[Start of section]
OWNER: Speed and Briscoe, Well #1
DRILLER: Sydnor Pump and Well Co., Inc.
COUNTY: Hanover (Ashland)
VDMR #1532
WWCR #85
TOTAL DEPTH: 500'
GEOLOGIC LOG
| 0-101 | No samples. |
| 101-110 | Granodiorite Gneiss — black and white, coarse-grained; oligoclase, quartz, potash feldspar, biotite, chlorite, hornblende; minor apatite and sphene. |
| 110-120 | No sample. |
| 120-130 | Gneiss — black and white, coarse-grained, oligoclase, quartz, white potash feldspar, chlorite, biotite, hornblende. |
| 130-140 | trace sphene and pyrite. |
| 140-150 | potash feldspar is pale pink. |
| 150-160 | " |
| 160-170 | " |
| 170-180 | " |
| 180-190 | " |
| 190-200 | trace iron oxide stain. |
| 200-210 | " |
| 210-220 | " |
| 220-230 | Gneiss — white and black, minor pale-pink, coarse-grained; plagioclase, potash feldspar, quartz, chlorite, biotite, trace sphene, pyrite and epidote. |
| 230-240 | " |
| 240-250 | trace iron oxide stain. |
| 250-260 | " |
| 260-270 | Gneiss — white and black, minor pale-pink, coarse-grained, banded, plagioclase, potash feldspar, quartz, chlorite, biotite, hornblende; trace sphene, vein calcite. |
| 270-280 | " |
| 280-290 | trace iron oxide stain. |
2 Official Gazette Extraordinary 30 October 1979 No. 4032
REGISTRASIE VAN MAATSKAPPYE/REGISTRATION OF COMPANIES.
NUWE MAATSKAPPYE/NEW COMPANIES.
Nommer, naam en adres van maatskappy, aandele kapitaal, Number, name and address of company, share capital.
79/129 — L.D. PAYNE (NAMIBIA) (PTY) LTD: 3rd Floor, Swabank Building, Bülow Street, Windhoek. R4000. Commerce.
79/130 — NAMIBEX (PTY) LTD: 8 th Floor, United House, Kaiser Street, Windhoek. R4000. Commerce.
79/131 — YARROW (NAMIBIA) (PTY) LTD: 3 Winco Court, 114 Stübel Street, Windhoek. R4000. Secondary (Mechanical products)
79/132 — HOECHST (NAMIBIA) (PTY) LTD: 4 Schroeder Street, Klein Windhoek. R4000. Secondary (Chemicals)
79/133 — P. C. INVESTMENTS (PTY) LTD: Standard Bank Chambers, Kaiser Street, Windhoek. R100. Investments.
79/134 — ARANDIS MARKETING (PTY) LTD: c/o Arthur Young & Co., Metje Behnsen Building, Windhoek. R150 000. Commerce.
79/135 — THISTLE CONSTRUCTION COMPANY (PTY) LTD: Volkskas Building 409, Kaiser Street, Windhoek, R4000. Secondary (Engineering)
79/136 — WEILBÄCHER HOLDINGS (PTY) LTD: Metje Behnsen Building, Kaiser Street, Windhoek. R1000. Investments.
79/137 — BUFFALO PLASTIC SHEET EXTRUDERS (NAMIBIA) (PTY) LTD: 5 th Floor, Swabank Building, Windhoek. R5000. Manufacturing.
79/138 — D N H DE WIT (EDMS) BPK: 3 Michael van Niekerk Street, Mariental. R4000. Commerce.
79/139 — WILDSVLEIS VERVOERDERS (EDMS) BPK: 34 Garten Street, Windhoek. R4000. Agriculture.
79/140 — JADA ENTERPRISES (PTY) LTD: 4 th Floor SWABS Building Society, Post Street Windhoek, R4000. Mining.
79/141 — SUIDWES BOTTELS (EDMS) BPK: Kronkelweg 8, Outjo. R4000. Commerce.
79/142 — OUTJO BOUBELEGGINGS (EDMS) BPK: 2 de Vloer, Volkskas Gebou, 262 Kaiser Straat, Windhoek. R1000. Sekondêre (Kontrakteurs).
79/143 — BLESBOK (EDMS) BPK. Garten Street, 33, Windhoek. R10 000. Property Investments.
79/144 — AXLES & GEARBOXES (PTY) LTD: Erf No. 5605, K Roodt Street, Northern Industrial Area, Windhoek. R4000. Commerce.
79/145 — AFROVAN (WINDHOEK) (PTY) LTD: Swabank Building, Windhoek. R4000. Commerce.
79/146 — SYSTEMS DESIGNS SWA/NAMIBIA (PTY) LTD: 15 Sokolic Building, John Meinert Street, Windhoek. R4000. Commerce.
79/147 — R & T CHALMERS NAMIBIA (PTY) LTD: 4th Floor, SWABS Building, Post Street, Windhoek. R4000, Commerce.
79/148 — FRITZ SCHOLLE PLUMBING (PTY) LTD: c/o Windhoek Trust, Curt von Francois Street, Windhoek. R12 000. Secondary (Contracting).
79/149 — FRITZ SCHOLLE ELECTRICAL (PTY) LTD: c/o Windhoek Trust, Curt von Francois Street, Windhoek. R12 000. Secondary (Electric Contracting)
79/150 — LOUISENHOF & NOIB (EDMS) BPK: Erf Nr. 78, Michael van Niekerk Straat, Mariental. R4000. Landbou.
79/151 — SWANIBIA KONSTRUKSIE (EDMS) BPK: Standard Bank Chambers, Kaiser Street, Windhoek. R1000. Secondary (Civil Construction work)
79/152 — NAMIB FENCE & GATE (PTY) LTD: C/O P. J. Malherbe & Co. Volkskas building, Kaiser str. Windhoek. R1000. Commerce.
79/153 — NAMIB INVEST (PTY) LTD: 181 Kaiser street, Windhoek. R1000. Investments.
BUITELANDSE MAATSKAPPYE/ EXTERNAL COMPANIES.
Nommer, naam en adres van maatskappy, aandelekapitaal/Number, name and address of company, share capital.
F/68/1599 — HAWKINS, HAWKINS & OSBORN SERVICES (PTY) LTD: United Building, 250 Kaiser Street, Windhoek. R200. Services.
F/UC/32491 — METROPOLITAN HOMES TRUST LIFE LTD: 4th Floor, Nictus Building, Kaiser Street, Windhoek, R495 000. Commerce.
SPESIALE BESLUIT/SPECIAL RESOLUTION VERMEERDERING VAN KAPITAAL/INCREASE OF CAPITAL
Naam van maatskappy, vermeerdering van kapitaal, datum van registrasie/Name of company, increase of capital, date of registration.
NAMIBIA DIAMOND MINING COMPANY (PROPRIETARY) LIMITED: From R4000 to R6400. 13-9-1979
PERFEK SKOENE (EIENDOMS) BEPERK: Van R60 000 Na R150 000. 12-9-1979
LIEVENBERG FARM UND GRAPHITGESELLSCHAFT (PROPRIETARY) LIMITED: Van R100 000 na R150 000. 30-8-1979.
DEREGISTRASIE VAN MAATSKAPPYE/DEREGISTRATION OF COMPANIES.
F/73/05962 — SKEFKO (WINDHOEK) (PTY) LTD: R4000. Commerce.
[End of section]
> [REQUIREMENT] The response should be every record above restated exactly.

> [YOUR RESPONSE]
OWNER: Speed and Briscoe, Well #1
DRILLER: Sydnor Pump and Well Co., Inc.
COUNTY: Hanover (Ashland)
VDMR #1532
WWCR #85
TOTAL DEPTH: 500'
GEOLOGIC LOG
| 0-101 | No samples. |
| 101-110 | Granodiorite Gneiss — black and white, coarse-grained; oligoclase, quartz, potash feldspar, biotite, chlorite, hornblende; minor apatite and sphene. |
| 110-120 | No sample. |
| 120-130 | Gneiss — black and white, coarse-grained, oligoclase, quartz, white potash feldspar, chlorite, biotite, hornblende. |
| 130-140 | trace sphene and pyrite. |
| 140-150 | potash feldspar is pale pink. |
| 150-160 | " |
| 160-170 | " |
| 170-180 | " |
| 180-190 | " |
| 190-200 | trace iron oxide stain. |
| 200-210 | " |
| 210-220 | " |
| 220-230 | Gneiss — white and black, minor pale-pink, coarse-grained; plagioclase, potash feldspar, quartz, chlorite, biotite, trace sphene, pyrite and epidote. |
| 230-240 | " |
| 240-250 | trace iron oxide stain. |
| 250-260 | " |
| 260-270 | Gneiss — white and black, minor pale-pink, coarse-grained, banded, plagioclase, potash feldspar, quartz, chlorite, biotite, hornblende; trace sphene, vein calcite. |
| 270-280 | " |
| 280-290 | trace iron oxide stain. |
2 Official Gazette Extraordinary 30 October 1979 No. 4032
REGISTRASIE VAN MAATSKAPPYE/REGISTRATION OF COMPANIES.
NUWE MAATSKAPPYE/NEW COMPANIES.
Nommer, naam en adres van maatskappy, aandele kapitaal, Number, name and address of company, share capital.
79/129 — L.D. PAYNE (NAMIBIA) (PTY) LTD: 3rd Floor, Swabank Building, Bülow Street, Windhoek. R4000. Commerce.
79/130 — NAMIBEX (PTY) LTD: 8 th Floor, United House, Kaiser Street, Windhoek. R4000. Commerce.
79/131 — YARROW (NAMIBIA) (PTY) LTD: 3 Winco Court, 114 Stübel Street, Windhoek. R4000. Secondary (Mechanical products)
79/132 — HOECHST (NAMIBIA) (PTY) LTD: 4 Schroeder Street, Klein Windhoek. R4000. Secondary (Chemicals)
79/133 — P. C. INVESTMENTS (PTY) LTD: Standard Bank Chambers, Kaiser Street, Windhoek. R100. Investments.
79/134 — ARANDIS MARKETING (PTY) LTD: c/o Arthur Young & Co., Metje Behnsen Building, Windhoek. R150 000. Commerce.
79/135 — THISTLE CONSTRUCTION COMPANY (PTY) LTD: Volkskas Building 409, Kaiser Street, Windhoek, R4000. Secondary (Engineering)
79/136 — WEILBÄCHER HOLDINGS (PTY) LTD: Metje Behnsen Building, Kaiser Street, Windhoek. R1000. Investments.
79/137 — BUFFALO PLASTIC SHEET EXTRUDERS (NAMIBIA) (PTY) LTD: 5 th Floor, Swabank Building, Windhoek. R5000. Manufacturing.
79/138 — D N H DE WIT (EDMS) BPK: 3 Michael van Niekerk Street, Mariental. R4000. Commerce.
79/139 — WILDSVLEIS VERVOERDERS (EDMS) BPK: 34 Garten Street, Windhoek. R4000. Agriculture.
79/140 — JADA ENTERPRISES (PTY) LTD: 4 th Floor SWABS Building Society, Post Street Windhoek, R4000. Mining.
79/141 — SUIDWES BOTTELS (EDMS) BPK: Kronkelweg 8, Outjo. R4000. Commerce.
79/142 — OUTJO BOUBELEGGINGS (EDMS) BPK: 2 de Vloer, Volkskas Gebou, 262 Kaiser Straat, Windhoek. R1000. Sekondêre (Kontrakteurs).
79/143 — BLESBOK (EDMS) BPK. Garten Street, 33, Windhoek. R10 000. Property Investments.
79/144 — AXLES & GEARBOXES (PTY) LTD: Erf No. 5605, K Roodt Street, Northern Industrial Area, Windhoek. R4000. Commerce.
79/145 — AFROVAN (WINDHOEK) (PTY) LTD: Swabank Building, Windhoek. R4000. Commerce.
79/146 — SYSTEMS DESIGNS SWA/NAMIBIA (PTY) LTD: 15 Sokolic Building, John Meinert Street, Windhoek. R4000. Commerce.
79/147 — R & T CHALMERS NAMIBIA (PTY) LTD: 4th Floor, SWABS Building, Post Street, Windhoek. R4000, Commerce.
79/148 — FRITZ SCHOLLE PLUMBING (PTY) LTD: c/o Windhoek Trust, Curt von Francois Street, Windhoek. R12 000. Secondary (Contracting).
79/149 — FRITZ SCHOLLE ELECTRICAL (PTY) LTD: c/o Windhoek Trust, Curt von Francois Street, Windhoek. R12 000. Secondary (Electric Contracting)
79/150 — LOUISENHOF & NOIB (EDMS) BPK: Erf Nr. 78, Michael van Niekerk Straat, Mariental. R4000. Landbou.
79/151 — SWANIBIA KONSTRUKSIE (EDMS) BPK: Standard Bank Chambers, Kaiser Street, Windhoek. R1000. Secondary (Civil Construction work)
79/152 — NAMIB FENCE & GATE (PTY) LTD: C/O P. J. Malherbe & Co. Volkskas building, Kaiser str. Windhoek. R1000. Commerce.
79/153 — NAMIB INVEST (PTY) LTD: 181 Kaiser street, Windhoek. R1000. Investments.
BUITELANDSE MAATSKAPPYE/ EXTERNAL COMPANIES.
Nommer, naam en adres van maatskappy, aandelekapitaal/Number, name and address of company, share capital.
F/68/1599 — HAWKINS, HAWKINS & OSBORN SERVICES (PTY) LTD: United Building, 250 Kaiser Street, Windhoek. R200. Services.
F/UC/32491 — METROPOLITAN HOMES TRUST LIFE LTD: 4th Floor, Nictus Building, Kaiser Street, Windhoek, R495 000. Commerce.
SPESIALE BESLUIT/SPECIAL RESOLUTION VERMEERDERING VAN KAPITAAL/INCREASE OF CAPITAL
Naam van maatskappy, vermeerdering van kapitaal, datum van registrasie/Name of company, increase of capital, date of registration.
NAMIBIA DIAMOND MINING COMPANY (PROPRIETARY) LIMITED: From R4000 to R6400. 13-9-1979
PERFEK SKOENE (EIENDOMS) BEPERK: Van R60 000 Na R150 000. 12-9-1979
LIEVENBERG FARM UND GRAPHITGESELLSCHAFT (PROPRIETARY) LIMITED: Van R100 000 na R150 000. 30-8-1979.
DEREGISTRASIE VAN MAATSKAPPYE/DEREGISTRATION OF COMPANIES.
F/73/05962 — SKEFKO (WINDHOEK) (PTY) LTD: R4000. Commerce.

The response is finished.